Research Maturity Preclinical (~8-12 peer-reviewed papers (2012-2023), mostly in vitro/in silico; no RCTs or independent replication+ Studies)
Quick Facts
Focus
Cartilage Support Joint Health
Route
Oral SubQ
Origin
Identified and synthesised by Vladimir Kh. Khavinson and colleagues at the St. Petersburg Institute of Bioregulation and Gerontology (Russia) as part of the 'cytogen' directed-synthesis programme. The parent extract is a cartilage polypeptide complex (AC-4 / CPC) derived from bovine cartilage tissue; compositional analysis identified alanine, glutamic acid, and aspartic acid as the dominant regulatory amino acid motif, corresponding to a conserved segment of the alpha-1(XI) collagen chain.
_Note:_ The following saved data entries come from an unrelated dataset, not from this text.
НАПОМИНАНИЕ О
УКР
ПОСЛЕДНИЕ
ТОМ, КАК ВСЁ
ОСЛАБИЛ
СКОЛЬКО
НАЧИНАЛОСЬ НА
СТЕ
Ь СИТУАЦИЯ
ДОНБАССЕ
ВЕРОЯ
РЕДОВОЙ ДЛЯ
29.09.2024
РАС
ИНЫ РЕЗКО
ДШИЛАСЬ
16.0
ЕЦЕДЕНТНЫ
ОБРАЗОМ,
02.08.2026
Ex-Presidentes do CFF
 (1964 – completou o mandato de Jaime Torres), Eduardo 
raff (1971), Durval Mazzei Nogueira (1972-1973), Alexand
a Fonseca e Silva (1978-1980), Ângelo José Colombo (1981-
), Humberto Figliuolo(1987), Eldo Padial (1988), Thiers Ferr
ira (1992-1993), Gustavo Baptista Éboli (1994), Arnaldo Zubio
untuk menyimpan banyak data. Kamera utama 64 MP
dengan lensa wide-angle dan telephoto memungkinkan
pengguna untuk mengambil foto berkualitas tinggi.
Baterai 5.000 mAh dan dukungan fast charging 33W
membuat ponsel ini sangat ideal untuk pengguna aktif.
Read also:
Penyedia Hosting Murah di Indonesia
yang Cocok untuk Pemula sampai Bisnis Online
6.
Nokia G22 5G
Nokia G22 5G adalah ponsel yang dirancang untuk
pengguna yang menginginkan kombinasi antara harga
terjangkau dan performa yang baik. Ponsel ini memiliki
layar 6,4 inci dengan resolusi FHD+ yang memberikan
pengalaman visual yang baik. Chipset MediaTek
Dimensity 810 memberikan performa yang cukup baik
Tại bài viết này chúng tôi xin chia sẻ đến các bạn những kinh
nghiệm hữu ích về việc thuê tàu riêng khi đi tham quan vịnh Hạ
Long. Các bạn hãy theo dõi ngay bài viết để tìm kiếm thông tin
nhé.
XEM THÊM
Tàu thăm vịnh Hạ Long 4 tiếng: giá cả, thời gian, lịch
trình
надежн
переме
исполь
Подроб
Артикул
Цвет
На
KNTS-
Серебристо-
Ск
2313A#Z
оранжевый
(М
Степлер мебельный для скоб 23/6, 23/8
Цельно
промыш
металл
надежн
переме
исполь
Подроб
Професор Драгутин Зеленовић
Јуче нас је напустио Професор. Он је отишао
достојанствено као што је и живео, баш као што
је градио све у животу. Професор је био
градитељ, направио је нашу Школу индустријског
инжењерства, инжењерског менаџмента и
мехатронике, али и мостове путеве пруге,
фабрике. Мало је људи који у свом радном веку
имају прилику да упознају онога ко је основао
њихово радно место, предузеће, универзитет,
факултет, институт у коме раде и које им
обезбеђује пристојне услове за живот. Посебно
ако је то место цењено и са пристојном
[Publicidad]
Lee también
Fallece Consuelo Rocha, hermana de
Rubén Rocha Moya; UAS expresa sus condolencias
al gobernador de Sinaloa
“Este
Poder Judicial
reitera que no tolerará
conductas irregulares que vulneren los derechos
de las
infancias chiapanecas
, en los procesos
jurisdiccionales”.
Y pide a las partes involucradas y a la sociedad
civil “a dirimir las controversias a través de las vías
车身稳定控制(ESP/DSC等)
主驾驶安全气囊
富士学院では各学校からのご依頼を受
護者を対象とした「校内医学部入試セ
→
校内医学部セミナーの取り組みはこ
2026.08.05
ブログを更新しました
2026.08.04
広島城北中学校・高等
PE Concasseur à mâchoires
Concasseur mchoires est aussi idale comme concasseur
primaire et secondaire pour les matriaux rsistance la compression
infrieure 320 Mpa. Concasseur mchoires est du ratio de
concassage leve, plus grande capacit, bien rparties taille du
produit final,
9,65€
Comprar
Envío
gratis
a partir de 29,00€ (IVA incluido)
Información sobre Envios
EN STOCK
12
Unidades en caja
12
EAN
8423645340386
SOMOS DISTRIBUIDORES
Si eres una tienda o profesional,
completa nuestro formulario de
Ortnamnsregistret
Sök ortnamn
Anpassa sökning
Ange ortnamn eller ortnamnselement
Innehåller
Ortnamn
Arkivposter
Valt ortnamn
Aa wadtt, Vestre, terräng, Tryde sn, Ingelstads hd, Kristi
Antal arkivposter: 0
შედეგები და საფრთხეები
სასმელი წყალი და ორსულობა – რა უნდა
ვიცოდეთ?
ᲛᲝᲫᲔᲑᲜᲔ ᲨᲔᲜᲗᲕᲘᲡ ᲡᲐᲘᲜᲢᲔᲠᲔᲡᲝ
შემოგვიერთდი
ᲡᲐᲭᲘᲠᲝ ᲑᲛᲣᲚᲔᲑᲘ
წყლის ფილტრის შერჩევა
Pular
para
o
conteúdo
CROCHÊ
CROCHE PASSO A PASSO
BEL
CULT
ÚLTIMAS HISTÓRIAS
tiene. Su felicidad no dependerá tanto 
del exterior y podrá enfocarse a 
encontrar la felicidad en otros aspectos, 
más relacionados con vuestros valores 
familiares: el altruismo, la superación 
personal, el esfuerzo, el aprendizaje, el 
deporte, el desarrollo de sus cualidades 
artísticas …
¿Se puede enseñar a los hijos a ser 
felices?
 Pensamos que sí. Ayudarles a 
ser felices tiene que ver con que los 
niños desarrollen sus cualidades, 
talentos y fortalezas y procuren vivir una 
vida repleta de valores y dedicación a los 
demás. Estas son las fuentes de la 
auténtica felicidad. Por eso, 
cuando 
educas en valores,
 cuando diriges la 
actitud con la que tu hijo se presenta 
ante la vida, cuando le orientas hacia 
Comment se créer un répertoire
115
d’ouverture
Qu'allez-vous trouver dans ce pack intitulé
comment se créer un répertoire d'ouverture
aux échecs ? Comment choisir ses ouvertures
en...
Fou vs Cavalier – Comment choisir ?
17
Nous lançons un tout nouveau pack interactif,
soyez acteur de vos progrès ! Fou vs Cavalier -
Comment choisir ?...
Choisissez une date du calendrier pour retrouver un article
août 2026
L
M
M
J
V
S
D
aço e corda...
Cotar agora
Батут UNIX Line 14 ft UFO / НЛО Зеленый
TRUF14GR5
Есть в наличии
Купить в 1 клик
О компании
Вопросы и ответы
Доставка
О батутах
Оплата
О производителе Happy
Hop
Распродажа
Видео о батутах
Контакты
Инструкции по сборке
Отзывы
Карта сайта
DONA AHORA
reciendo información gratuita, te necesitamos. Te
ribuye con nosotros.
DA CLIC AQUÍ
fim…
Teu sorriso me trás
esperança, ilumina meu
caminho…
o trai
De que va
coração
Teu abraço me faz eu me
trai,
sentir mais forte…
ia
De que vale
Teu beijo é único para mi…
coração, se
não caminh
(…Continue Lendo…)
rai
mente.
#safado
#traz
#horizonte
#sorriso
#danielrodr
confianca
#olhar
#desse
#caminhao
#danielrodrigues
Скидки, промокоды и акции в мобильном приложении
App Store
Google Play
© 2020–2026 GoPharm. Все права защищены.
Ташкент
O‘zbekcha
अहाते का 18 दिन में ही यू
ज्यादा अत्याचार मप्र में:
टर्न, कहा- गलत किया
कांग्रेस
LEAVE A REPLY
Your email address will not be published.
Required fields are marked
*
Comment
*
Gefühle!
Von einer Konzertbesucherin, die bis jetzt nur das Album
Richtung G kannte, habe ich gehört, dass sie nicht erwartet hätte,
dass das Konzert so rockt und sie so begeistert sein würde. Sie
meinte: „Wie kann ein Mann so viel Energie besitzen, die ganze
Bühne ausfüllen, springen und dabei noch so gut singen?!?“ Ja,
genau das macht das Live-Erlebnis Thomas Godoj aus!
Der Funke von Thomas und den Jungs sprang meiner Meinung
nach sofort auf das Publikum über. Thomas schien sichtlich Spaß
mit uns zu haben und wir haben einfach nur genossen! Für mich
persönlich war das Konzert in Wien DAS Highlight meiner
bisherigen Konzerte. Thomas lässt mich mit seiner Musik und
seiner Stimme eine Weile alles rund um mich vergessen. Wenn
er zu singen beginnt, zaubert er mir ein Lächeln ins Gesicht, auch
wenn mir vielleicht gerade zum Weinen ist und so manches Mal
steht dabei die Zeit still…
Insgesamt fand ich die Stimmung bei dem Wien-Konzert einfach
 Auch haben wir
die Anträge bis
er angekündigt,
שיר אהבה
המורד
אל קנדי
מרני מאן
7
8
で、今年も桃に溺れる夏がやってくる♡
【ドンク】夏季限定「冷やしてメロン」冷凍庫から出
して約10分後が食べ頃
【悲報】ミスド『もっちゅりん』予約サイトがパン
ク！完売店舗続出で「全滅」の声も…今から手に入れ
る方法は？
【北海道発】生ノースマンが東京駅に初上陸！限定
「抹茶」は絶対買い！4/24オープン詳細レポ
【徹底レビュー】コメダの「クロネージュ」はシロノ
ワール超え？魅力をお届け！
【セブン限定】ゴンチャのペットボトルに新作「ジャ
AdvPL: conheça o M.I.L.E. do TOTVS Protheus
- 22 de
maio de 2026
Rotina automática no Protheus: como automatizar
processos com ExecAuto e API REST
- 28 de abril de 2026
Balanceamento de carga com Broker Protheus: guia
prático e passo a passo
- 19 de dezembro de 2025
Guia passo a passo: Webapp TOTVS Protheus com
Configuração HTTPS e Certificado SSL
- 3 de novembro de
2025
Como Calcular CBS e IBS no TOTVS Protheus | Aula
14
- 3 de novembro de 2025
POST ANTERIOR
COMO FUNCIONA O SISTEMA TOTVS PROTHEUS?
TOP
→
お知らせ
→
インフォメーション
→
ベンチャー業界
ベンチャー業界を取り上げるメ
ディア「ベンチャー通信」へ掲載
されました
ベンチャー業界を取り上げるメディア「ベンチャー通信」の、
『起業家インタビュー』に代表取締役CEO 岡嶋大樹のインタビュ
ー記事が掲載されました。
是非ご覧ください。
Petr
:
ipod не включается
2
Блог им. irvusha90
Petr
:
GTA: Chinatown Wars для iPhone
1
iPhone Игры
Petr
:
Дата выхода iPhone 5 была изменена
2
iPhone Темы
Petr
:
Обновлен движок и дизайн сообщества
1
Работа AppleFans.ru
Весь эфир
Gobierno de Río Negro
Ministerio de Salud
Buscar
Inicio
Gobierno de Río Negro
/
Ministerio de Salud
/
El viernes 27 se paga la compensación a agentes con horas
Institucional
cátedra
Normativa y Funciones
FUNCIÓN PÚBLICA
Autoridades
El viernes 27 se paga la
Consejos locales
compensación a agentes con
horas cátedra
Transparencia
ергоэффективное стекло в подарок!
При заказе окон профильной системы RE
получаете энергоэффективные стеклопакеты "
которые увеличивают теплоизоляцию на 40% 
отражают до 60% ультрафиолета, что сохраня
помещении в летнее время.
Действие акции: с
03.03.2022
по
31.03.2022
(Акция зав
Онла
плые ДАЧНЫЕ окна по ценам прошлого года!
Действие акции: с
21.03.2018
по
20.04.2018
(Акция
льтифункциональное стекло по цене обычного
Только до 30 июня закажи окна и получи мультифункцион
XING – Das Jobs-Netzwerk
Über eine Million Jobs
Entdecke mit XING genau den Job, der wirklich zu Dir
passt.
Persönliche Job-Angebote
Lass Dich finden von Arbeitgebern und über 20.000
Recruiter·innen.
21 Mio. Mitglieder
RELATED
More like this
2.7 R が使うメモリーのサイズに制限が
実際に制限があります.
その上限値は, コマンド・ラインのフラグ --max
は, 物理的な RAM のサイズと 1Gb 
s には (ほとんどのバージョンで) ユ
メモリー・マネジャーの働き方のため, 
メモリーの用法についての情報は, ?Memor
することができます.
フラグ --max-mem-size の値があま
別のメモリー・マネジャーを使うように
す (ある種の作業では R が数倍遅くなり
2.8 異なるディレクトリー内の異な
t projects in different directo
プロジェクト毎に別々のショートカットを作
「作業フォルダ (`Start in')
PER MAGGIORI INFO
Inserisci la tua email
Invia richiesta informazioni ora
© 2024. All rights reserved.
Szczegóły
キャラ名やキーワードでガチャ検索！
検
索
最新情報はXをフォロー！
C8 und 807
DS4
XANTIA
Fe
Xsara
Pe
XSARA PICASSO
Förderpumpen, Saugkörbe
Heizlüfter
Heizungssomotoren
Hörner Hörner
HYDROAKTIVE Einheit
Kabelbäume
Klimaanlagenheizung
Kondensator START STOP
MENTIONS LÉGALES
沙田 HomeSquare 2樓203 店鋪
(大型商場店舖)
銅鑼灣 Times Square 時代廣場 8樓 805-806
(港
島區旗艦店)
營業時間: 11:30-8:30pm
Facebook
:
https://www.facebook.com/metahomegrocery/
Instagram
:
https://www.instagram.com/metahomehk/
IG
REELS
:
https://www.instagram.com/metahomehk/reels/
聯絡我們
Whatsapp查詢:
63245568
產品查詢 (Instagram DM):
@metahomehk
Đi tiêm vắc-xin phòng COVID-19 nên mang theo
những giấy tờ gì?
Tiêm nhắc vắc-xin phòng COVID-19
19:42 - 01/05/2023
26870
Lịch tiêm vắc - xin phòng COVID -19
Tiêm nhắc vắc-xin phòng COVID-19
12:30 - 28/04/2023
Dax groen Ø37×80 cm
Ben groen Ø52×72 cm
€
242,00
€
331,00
The commercial formulation is sold as Cartalax® by the institute-affiliated brand (Cytogens AC-4). First described alongside Chondroxide-type bioregulators in the Khavinson geroprotection programme in the 1990s; the synthesised tripeptide form entered the directed-cytogen catalogue in the 2000s. Research-grade lyophilised AED appeared on Western vendor catalogues from approximately 2018 onward.
Mechanism
Proposed to act through direct nuclear penetration and DNA/histone binding — consistent with the class mechanism characterised for ultrashort Khavinson peptides (PMID 34834147), where 2–7 amino acid peptides are modelled to bind N-terminal histone motifs and GC-rich DNA promoter sequences, resetting organ-specific transcription programmes. For AED specifically: (1) LAT1 (large neutral amino acid transporter 1) is identified by ICM-Pro molecular modelling as the likely transmembrane carrier (ICM-Score −26.65; PMC9323678), enabling intracellular access despite the peptide's slight negative charge; (2) activates SOX9 gene expression and protein synthesis in aging human MSCs — SOX9 is the master transcription factor for chondrogenic commitment (PMID 37176122, PMID 37782646); (3) upregulates aggrecan (ACAN) and type II collagen (COL2A1) gene expression and protein levels at 200 ng/mL in replicatively aged MSCs (PMID 37782646); (4) upregulates COMP (cartilage oligomeric matrix protein) in MSC aging models (PMID 37782646); (5) enhances IGF1 gene expression 3.5–5.6-fold in passage-based and stationary MSC aging models — IGF1 is a principal chondrocyte survival and anabolic signal (PMID 32399807); (6) stimulates NFκB gene expression in both MSC aging models (PMID 32399807); (7) suppresses Ki-67-negative, caspase-3-positive apoptotic phenotype in aging skin fibroblasts — a surrogate for chondrocyte ageing — while simultaneously upregulating Ki-67 (proliferation) and CD98hc (CD98 heavy chain, membrane amino acid transporter/regeneration marker) (PMID 27259496); (8) inhibits MMP-9 synthesis, an enzyme responsible for extracellular matrix collagen degradation that increases with cellular aging (PMID 27259496); (9) reduces p53 expression in chondrocyte culture models, interpreted as suppression of the apoptosis programme; (10) upregulates PCNA (proliferating cell nuclear antigen) in cartilage tissue cultures. Effects are observed at nanomolar to low microgram concentrations, consistent with epigenetic rather than pharmacological-receptor agonist mechanisms.
Outcome
SOX9 gene expression and protein synthesis in aging human MSCs (PMID 37782646, activated at 200 ng/mL); aggrecan (ACAN) gene expression and protein in aging MSCs (PMID 37782646); type II collagen (COL2A1) gene expression and protein in aging MSCs (PMID 37782646); COMP gene expression and protein in aging MSCs (PMID 37782646); IGF1 gene expression in MSC aging culture — 3.5–5.6-fold increase (PMID 32399807); NFκB gene expression in MSC aging culture — stimulated (PMID 32399807); Ki-67 proliferation marker in aging fibroblasts — increased (PMID 27259496); CD98hc glycoprotein — increased (PMID 27259496); caspase-3 expression — suppressed, indicating apoptosis inhibition (PMID 27259496); MMP-9 synthesis — inhibited (PMID 27259496); p53 expression in chondrocyte models — reduced; PCNA in cartilage tissue culture — increased; cartilage area index in rat tissue cultures (young and aged animals) — reported 18–38% increase versus untreated controls.

Safety Flags & Warnings

No Human Clinical Trial Data No Pharmacokinetic Characterisation Single-Institute Evidence Base NFκB Stimulation — Dual-Edge Signal No Drug Interaction Data No Formal Toxicology Programme No Adverse Events Reported in Published Studies

Always consult a licensed physician. Research purposes only.